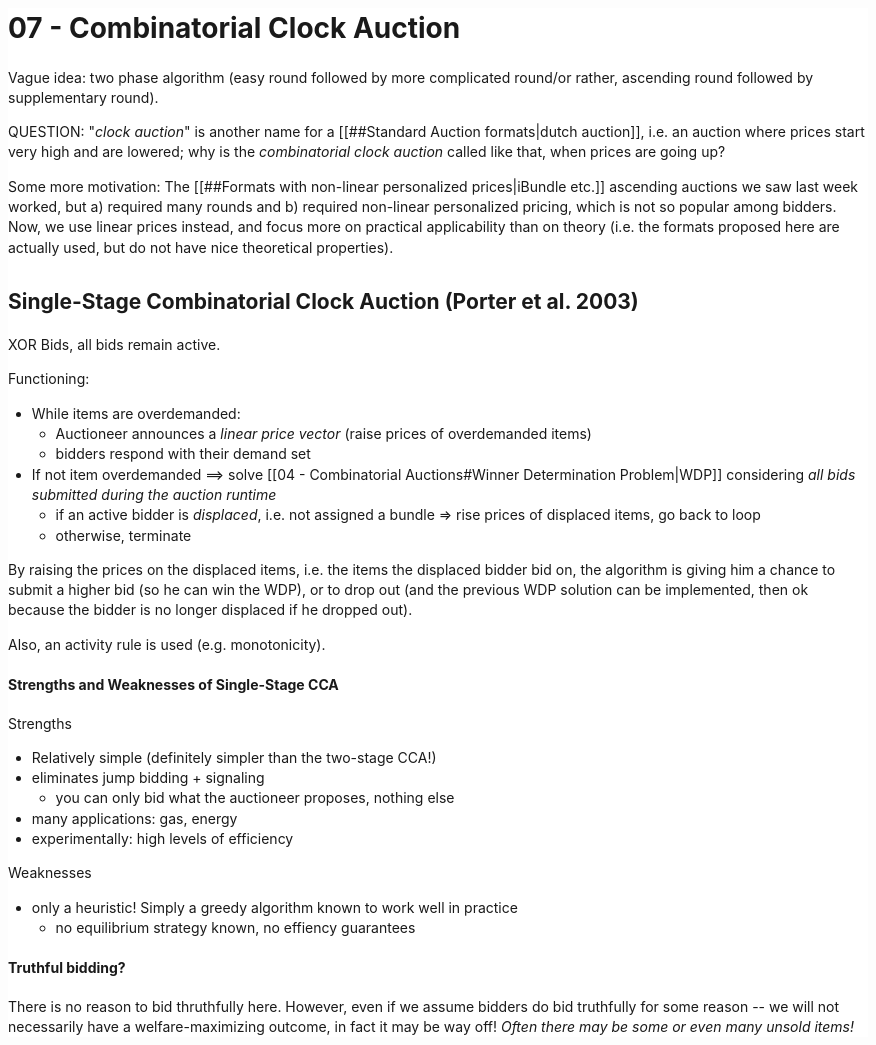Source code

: # 07 - Combinatorial Clock Auction
Vague idea: two phase algorithm (easy round followed by more complicated round/or rather, ascending round followed by supplementary round).

QUESTION:  "*clock auction*" is another name for a [[##Standard Auction formats|dutch auction]], i.e. an auction where prices start very high and are lowered; why is the *combinatorial clock auction* called like that, when prices are going up?

Some more motivation: The [[##Formats with non-linear personalized prices|iBundle etc.]] ascending auctions we saw last week worked, but a) required many rounds and b) required non-linear personalized pricing, which is not so popular among bidders. Now, we use linear prices instead, and focus more on practical applicability than on theory (i.e. the formats proposed here are actually used, but do not have nice theoretical properties).

## Single-Stage Combinatorial Clock Auction (Porter et al. 2003)
XOR Bids, all bids remain active.

Functioning:
- While items are overdemanded:
	- Auctioneer announces a *linear price vector* (raise prices of overdemanded items)
	- bidders respond with their demand set
- If not item overdemanded ==> solve [[04 - Combinatorial Auctions#Winner Determination Problem|WDP]] considering *all bids submitted during the auction runtime*
	- if an active bidder is *displaced*, i.e. not assigned a bundle => rise prices of displaced items, go back to loop
	- otherwise, terminate

By raising the prices on the displaced items, i.e. the items the displaced bidder bid on, the algorithm is giving him a chance to submit a higher bid (so he can win the WDP), or to drop out (and the previous WDP solution can be implemented, then ok because the bidder is no longer displaced if he dropped out).

Also, an activity rule is used (e.g. monotonicity).

#### Strengths and Weaknesses of Single-Stage CCA
Strengths
- Relatively simple (definitely simpler than the two-stage CCA!)
- eliminates jump bidding + signaling
	- you can only bid what the auctioneer proposes, nothing else
- many applications: gas, energy
- experimentally: high levels of efficiency

Weaknesses
- only a heuristic! Simply a greedy algorithm known to work well in practice
	-	no equilibrium strategy known, no effiency guarantees

#### Truthful bidding?
There is no reason to bid thruthfully here. However, even if we assume bidders do bid truthfully for some reason -- we will not necessarily have a welfare-maximizing outcome, in fact it may be way off! *Often there may be some or even many unsold items!*
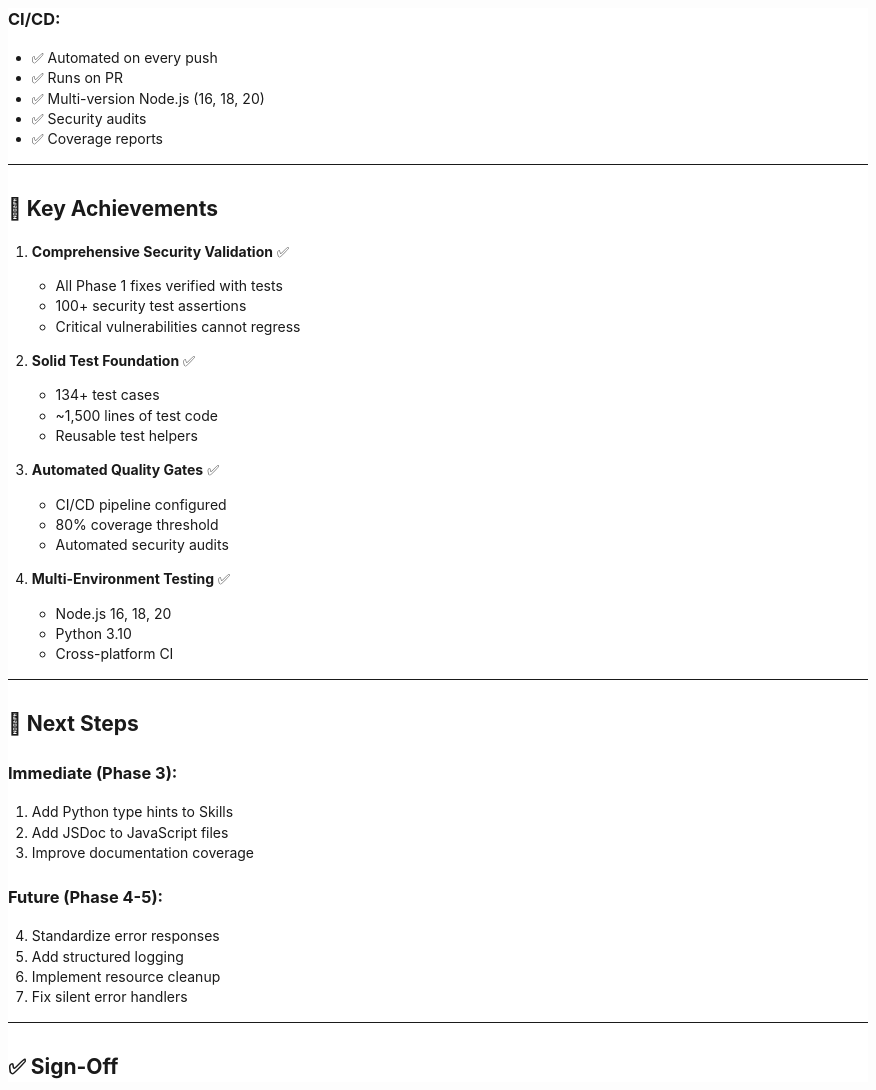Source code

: 
### CI/CD:
- ✅ Automated on every push
- ✅ Runs on PR
- ✅ Multi-version Node.js (16, 18, 20)
- ✅ Security audits
- ✅ Coverage reports

---

## 🎉 Key Achievements

1. **Comprehensive Security Validation** ✅
   - All Phase 1 fixes verified with tests
   - 100+ security test assertions
   - Critical vulnerabilities cannot regress

2. **Solid Test Foundation** ✅
   - 134+ test cases
   - ~1,500 lines of test code
   - Reusable test helpers

3. **Automated Quality Gates** ✅
   - CI/CD pipeline configured
   - 80% coverage threshold
   - Automated security audits

4. **Multi-Environment Testing** ✅
   - Node.js 16, 18, 20
   - Python 3.10
   - Cross-platform CI

---

## 🚀 Next Steps

### Immediate (Phase 3):
1. Add Python type hints to Skills
2. Add JSDoc to JavaScript files
3. Improve documentation coverage

### Future (Phase 4-5):
4. Standardize error responses
5. Add structured logging
6. Implement resource cleanup
7. Fix silent error handlers

---

## ✅ Sign-Off
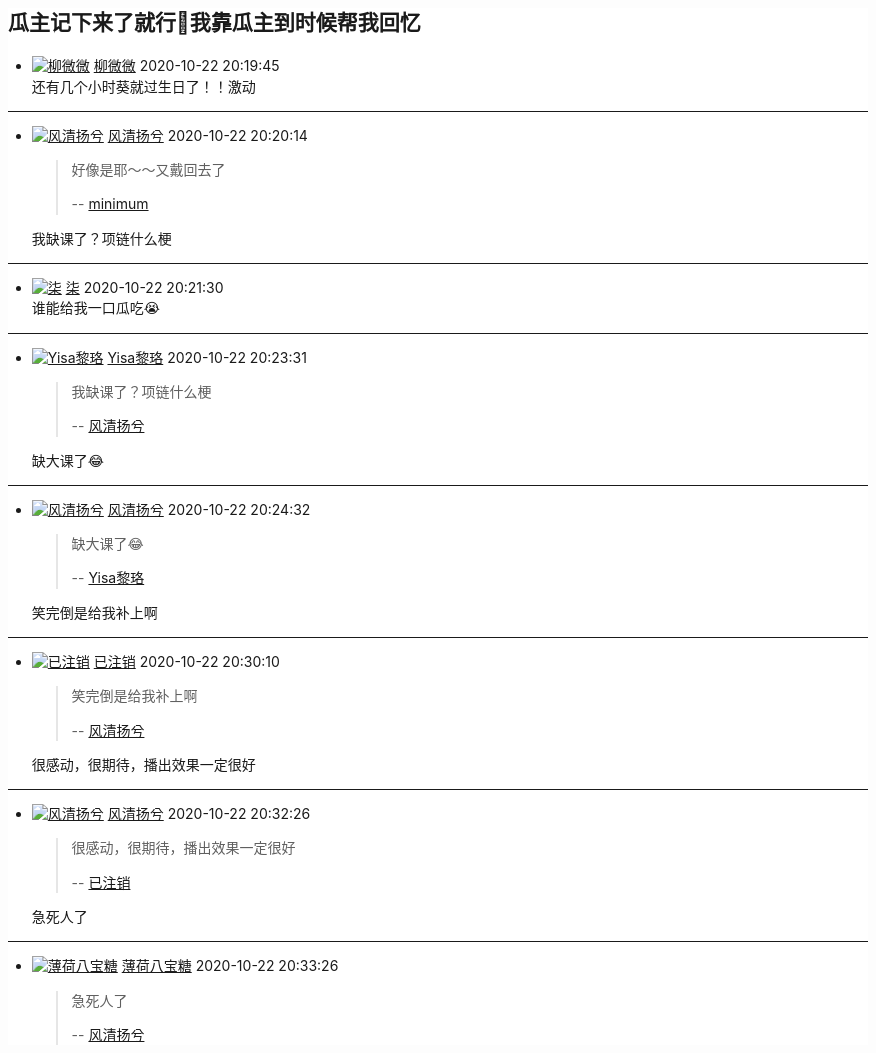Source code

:   瓜主记下来了就行🤣我靠瓜主到时候帮我回忆  
---
* [![柳微微](https://img9.doubanio.com/icon/u149620484-5.jpg)](https://www.douban.com/people/149620484/)    [柳微微](https://www.douban.com/people/149620484/)    2020-10-22 20:19:45  
  还有几个小时葵就过生日了！！激动  
---
* [![风清扬兮](https://img1.doubanio.com/icon/user_normal.jpg)](https://www.douban.com/people/159801178/)    [风清扬兮](https://www.douban.com/people/159801178/)    2020-10-22 20:20:14  
  >好像是耶～～又戴回去了  
  >
  >-- [minimum](https://www.douban.com/people/218236166/)  
  
  我缺课了？项链什么梗  
---
* [![柒](https://img2.doubanio.com/icon/u221078564-2.jpg)](https://www.douban.com/people/221078564/)    [柒](https://www.douban.com/people/221078564/)    2020-10-22 20:21:30  
  谁能给我一口瓜吃😭  
---
* [![Yisa黎珞](https://img3.doubanio.com/icon/u217273308-1.jpg)](https://www.douban.com/people/217273308/)    [Yisa黎珞](https://www.douban.com/people/217273308/)    2020-10-22 20:23:31  
  >我缺课了？项链什么梗  
  >
  >-- [风清扬兮](https://www.douban.com/people/159801178/)  
  
  缺大课了😂  
---
* [![风清扬兮](https://img1.doubanio.com/icon/user_normal.jpg)](https://www.douban.com/people/159801178/)    [风清扬兮](https://www.douban.com/people/159801178/)    2020-10-22 20:24:32  
  >缺大课了😂  
  >
  >-- [Yisa黎珞](https://www.douban.com/people/217273308/)  
  
  笑完倒是给我补上啊  
---
* [![已注销](https://img1.doubanio.com/icon/u187860590-7.jpg)](https://www.douban.com/people/187860590/)    [已注销](https://www.douban.com/people/187860590/)    2020-10-22 20:30:10  
  >笑完倒是给我补上啊  
  >
  >-- [风清扬兮](https://www.douban.com/people/159801178/)  
  
  很感动，很期待，播出效果一定很好  
---
* [![风清扬兮](https://img1.doubanio.com/icon/user_normal.jpg)](https://www.douban.com/people/159801178/)    [风清扬兮](https://www.douban.com/people/159801178/)    2020-10-22 20:32:26  
  >很感动，很期待，播出效果一定很好  
  >
  >-- [已注销](https://www.douban.com/people/187860590/)  
  
  急死人了  
---
* [![薄荷八宝糖](https://img3.doubanio.com/icon/u185737152-1.jpg)](https://www.douban.com/people/185737152/)    [薄荷八宝糖](https://www.douban.com/people/185737152/)    2020-10-22 20:33:26  
  >急死人了  
  >
  >-- [风清扬兮](https://www.douban.com/people/159801178/)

Exercise
Copy out the source text of all the rows above character for character, and leave the pictures out.

Response area
Source code

: # 07 - Combinatorial Clock Auction
Vague idea: two phase algorithm (easy round followed by more complicated round/or rather, ascending round followed by supplementary round).

QUESTION:  "*clock auction*" is another name for a [[##Standard Auction formats|dutch auction]], i.e. an auction where prices start very high and are lowered; why is the *combinatorial clock auction* called like that, when prices are going up?

Some more motivation: The [[##Formats with non-linear personalized prices|iBundle etc.]] ascending auctions we saw last week worked, but a) required many rounds and b) required non-linear personalized pricing, which is not so popular among bidders. Now, we use linear prices instead, and focus more on practical applicability than on theory (i.e. the formats proposed here are actually used, but do not have nice theoretical properties).

## Single-Stage Combinatorial Clock Auction (Porter et al. 2003)
XOR Bids, all bids remain active.

Functioning:
- While items are overdemanded:
	- Auctioneer announces a *linear price vector* (raise prices of overdemanded items)
	- bidders respond with their demand set
- If not item overdemanded ==> solve [[04 - Combinatorial Auctions#Winner Determination Problem|WDP]] considering *all bids submitted during the auction runtime*
	- if an active bidder is *displaced*, i.e. not assigned a bundle => rise prices of displaced items, go back to loop
	- otherwise, terminate

By raising the prices on the displaced items, i.e. the items the displaced bidder bid on, the algorithm is giving him a chance to submit a higher bid (so he can win the WDP), or to drop out (and the previous WDP solution can be implemented, then ok because the bidder is no longer displaced if he dropped out).

Also, an activity rule is used (e.g. monotonicity).

#### Strengths and Weaknesses of Single-Stage CCA
Strengths
- Relatively simple (definitely simpler than the two-stage CCA!)
- eliminates jump bidding + signaling
	- you can only bid what the auctioneer proposes, nothing else
- many applications: gas, energy
- experimentally: high levels of efficiency

Weaknesses
- only a heuristic! Simply a greedy algorithm known to work well in practice
	-	no equilibrium strategy known, no effiency guarantees

#### Truthful bidding?
There is no reason to bid thruthfully here. However, even if we assume bidders do bid truthfully for some reason -- we will not necessarily have a welfare-maximizing outcome, in fact it may be way off! *Often there may be some or even many unsold items!*
Source code

: 
### CI/CD:
- ✅ Automated on every push
- ✅ Runs on PR
- ✅ Multi-version Node.js (16, 18, 20)
- ✅ Security audits
- ✅ Coverage reports

---

## 🎉 Key Achievements

1. **Comprehensive Security Validation** ✅
   - All Phase 1 fixes verified with tests
   - 100+ security test assertions
   - Critical vulnerabilities cannot regress

2. **Solid Test Foundation** ✅
   - 134+ test cases
   - ~1,500 lines of test code
   - Reusable test helpers

3. **Automated Quality Gates** ✅
   - CI/CD pipeline configured
   - 80% coverage threshold
   - Automated security audits

4. **Multi-Environment Testing** ✅
   - Node.js 16, 18, 20
   - Python 3.10
   - Cross-platform CI

---

## 🚀 Next Steps

### Immediate (Phase 3):
1. Add Python type hints to Skills
2. Add JSDoc to JavaScript files
3. Improve documentation coverage

### Future (Phase 4-5):
4. Standardize error responses
5. Add structured logging
6. Implement resource cleanup
7. Fix silent error handlers

---

## ✅ Sign-Off
Source code

:   瓜主记下来了就行🤣我靠瓜主到时候帮我回忆  
---
* [![柳微微](https://img9.doubanio.com/icon/u149620484-5.jpg)](https://www.douban.com/people/149620484/)    [柳微微](https://www.douban.com/people/149620484/)    2020-10-22 20:19:45  
  还有几个小时葵就过生日了！！激动  
---
* [![风清扬兮](https://img1.doubanio.com/icon/user_normal.jpg)](https://www.douban.com/people/159801178/)    [风清扬兮](https://www.douban.com/people/159801178/)    2020-10-22 20:20:14  
  >好像是耶～～又戴回去了  
  >
  >-- [minimum](https://www.douban.com/people/218236166/)  
  
  我缺课了？项链什么梗  
---
* [![柒](https://img2.doubanio.com/icon/u221078564-2.jpg)](https://www.douban.com/people/221078564/)    [柒](https://www.douban.com/people/221078564/)    2020-10-22 20:21:30  
  谁能给我一口瓜吃😭  
---
* [![Yisa黎珞](https://img3.doubanio.com/icon/u217273308-1.jpg)](https://www.douban.com/people/217273308/)    [Yisa黎珞](https://www.douban.com/people/217273308/)    2020-10-22 20:23:31  
  >我缺课了？项链什么梗  
  >
  >-- [风清扬兮](https://www.douban.com/people/159801178/)  
  
  缺大课了😂  
---
* [![风清扬兮](https://img1.doubanio.com/icon/user_normal.jpg)](https://www.douban.com/people/159801178/)    [风清扬兮](https://www.douban.com/people/159801178/)    2020-10-22 20:24:32  
  >缺大课了😂  
  >
  >-- [Yisa黎珞](https://www.douban.com/people/217273308/)  
  
  笑完倒是给我补上啊  
---
* [![已注销](https://img1.doubanio.com/icon/u187860590-7.jpg)](https://www.douban.com/people/187860590/)    [已注销](https://www.douban.com/people/187860590/)    2020-10-22 20:30:10  
  >笑完倒是给我补上啊  
  >
  >-- [风清扬兮](https://www.douban.com/people/159801178/)  
  
  很感动，很期待，播出效果一定很好  
---
* [![风清扬兮](https://img1.doubanio.com/icon/user_normal.jpg)](https://www.douban.com/people/159801178/)    [风清扬兮](https://www.douban.com/people/159801178/)    2020-10-22 20:32:26  
  >很感动，很期待，播出效果一定很好  
  >
  >-- [已注销](https://www.douban.com/people/187860590/)  
  
  急死人了  
---
* [![薄荷八宝糖](https://img3.doubanio.com/icon/u185737152-1.jpg)](https://www.douban.com/people/185737152/)    [薄荷八宝糖](https://www.douban.com/people/185737152/)    2020-10-22 20:33:26  
  >急死人了  
  >
  >-- [风清扬兮](https://www.douban.com/people/159801178/)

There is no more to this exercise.